# Exercices:
(a) Veuillez recopier fidèlement le passage du texte étudié qui va de « En cherchant chez » jusqu'à « tant que ça. ».
(b) D'après le texte étudié, chez qui l'auteur a-t-il cherché une œuvre pour le « devoir de Lakevio du Goût » ?

# Texte étudié:
- - - -
Devoir de Lakevio du Goût N° 38

devoir de Lakevio du Goût_38.jpg

38ème devoir de Lakevio du Goût.
En cherchant chez Harold Harvey une œuvre qui au moins m’inspirerait pour le « devoir de Lakevio du Goût », j’ai vu celle-ci :

Elle a immédiatement attiré mon attention car elle est liée à un souvenir qui aujourd’hui me fait sourire mais qui m’a terriblement mortifié et frustré quand est survenu l’évènement.
Je suppose que vous aussi aurez quelque histoire à raconter à propos d’enfants, de jeu de billes ou simplement de campagne…

Cette toile me rappelle un souvenir qui peut sembler cruel mais ne l’est pas tant que ça.
Vous vous rappelez que j’ai passé enfant quelques années chez des fondus persuadés que la meilleure façon d’amener un gamin à croire en dieu était de le punir chaque fois qu’il posait une question qui amenait une autre réponse que « c’est comme ça que le bon dieu a vu la chose ! »
Quelques éléments toutefois me plaisaient dans ce pensionnat.
À part les récréations où on me fichait désormais la paix, ce que j’aimais c’était la classe.
Surtout parce que c’était l’endroit où je me débrouillais le mieux avec le chant et les parties de « billes au pot » des récréations.
C’est d’ailleurs ces parties de billes qui me firent pour la seconde fois détester ma mère.
- - - -
# Données disponibles:
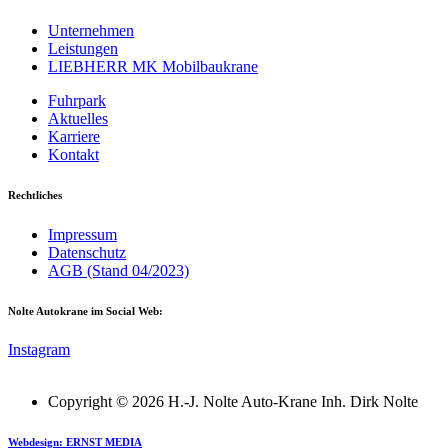
Unternehmen
Leistungen
LIEBHERR MK Mobilbaukrane
Fuhrpark
Aktuelles
Karriere
Kontakt
Rechtliches
Impressum
Datenschutz
AGB (Stand 04/2023)
Nolte Autokrane im Social Web:
Instagram
Copyright © 2026 H.-J. Nolte Auto-Krane Inh. Dirk Nolte
Webdesign: ERNST MEDIA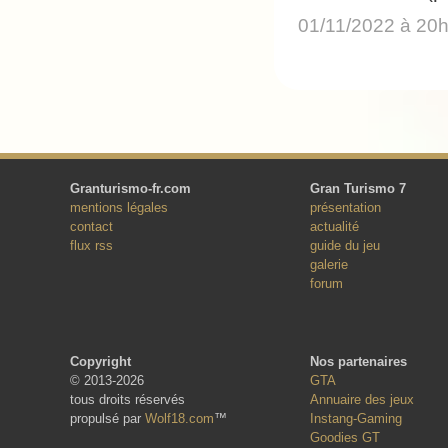
01/11/2022 à 20
Granturismo-fr.com
Gran Turismo 7
mentions légales
présentation
contact
actualité
flux rss
guide du jeu
galerie
forum
Copyright
Nos partenaires
© 2013-2026
GTA
tous droits réservés
Annuaire des jeux
propulsé par
Wolf18.com
™
Instang-Gaming
Goodies GT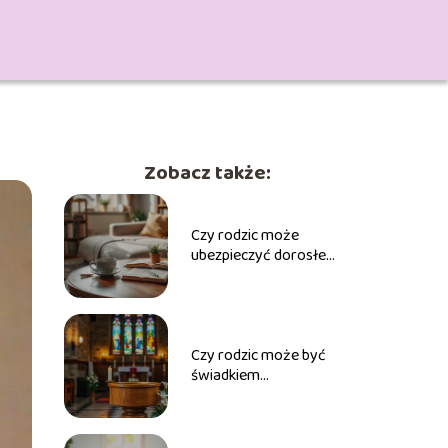
Zobacz także:
Czy rodzic może
ubezpieczyć dorosłe
dziecko? Odpowiadamy
na pytania
Czy rodzic może być
świadkiem
bierzmowania?
Odpowiadamy na
pytania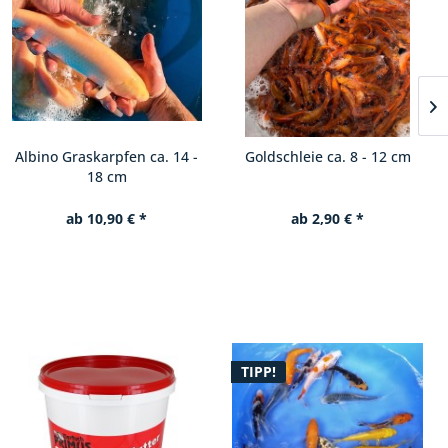
Goldschleie ca. 8 - 12 cm
Rapfen 6 - 8 cm
ab 2,90 € *
ab 2,50 € *
TIPP!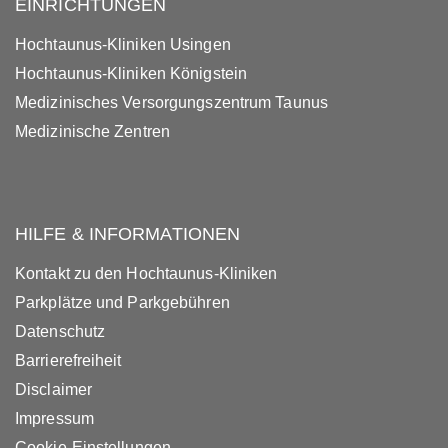
EINRICHTUNGEN
Hochtaunus-Kliniken Usingen
Hochtaunus-Kliniken Königstein
Medizinisches Versorgungszentrum Taunus
Medizinische Zentren
HILFE & INFORMATIONEN
Kontakt zu den Hochtaunus-Kliniken
Parkplätze und Parkgebühren
Datenschutz
Barrierefreiheit
Disclaimer
Impressum
Cookie-Einstellungen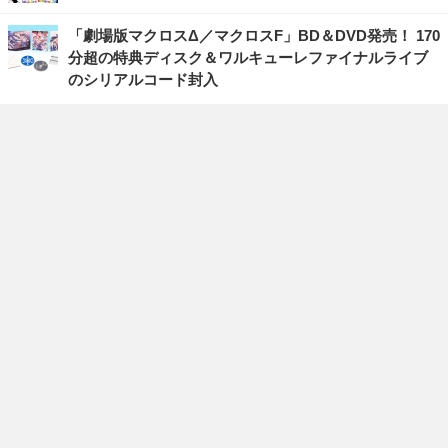
「劇場版マクロスΔ／マクロスF」BD＆DVD発売！ 170
分超の特典ディスク＆ワルキューレファイナルライブ
のシリアルコード封入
- - - -
# Corrigé des exercices:
(a)
En cherchant chez Harold Harvey une œuvre qui au moins m’inspirerait pour le « devoir de Lakevio du Goût », j’ai vu celle-ci :

Elle a immédiatement attiré mon attention car elle est liée à un souvenir qui aujourd’hui me fait sourire mais qui m’a terriblement mortifié et frustré quand est survenu l’évènement.
Je suppose que vous aussi aurez quelque histoire à raconter à propos d’enfants, de jeu de billes ou simplement de campagne…

Cette toile me rappelle un souvenir qui peut sembler cruel mais ne l’est pas tant que ça.

(b) Chez Harold Harvey.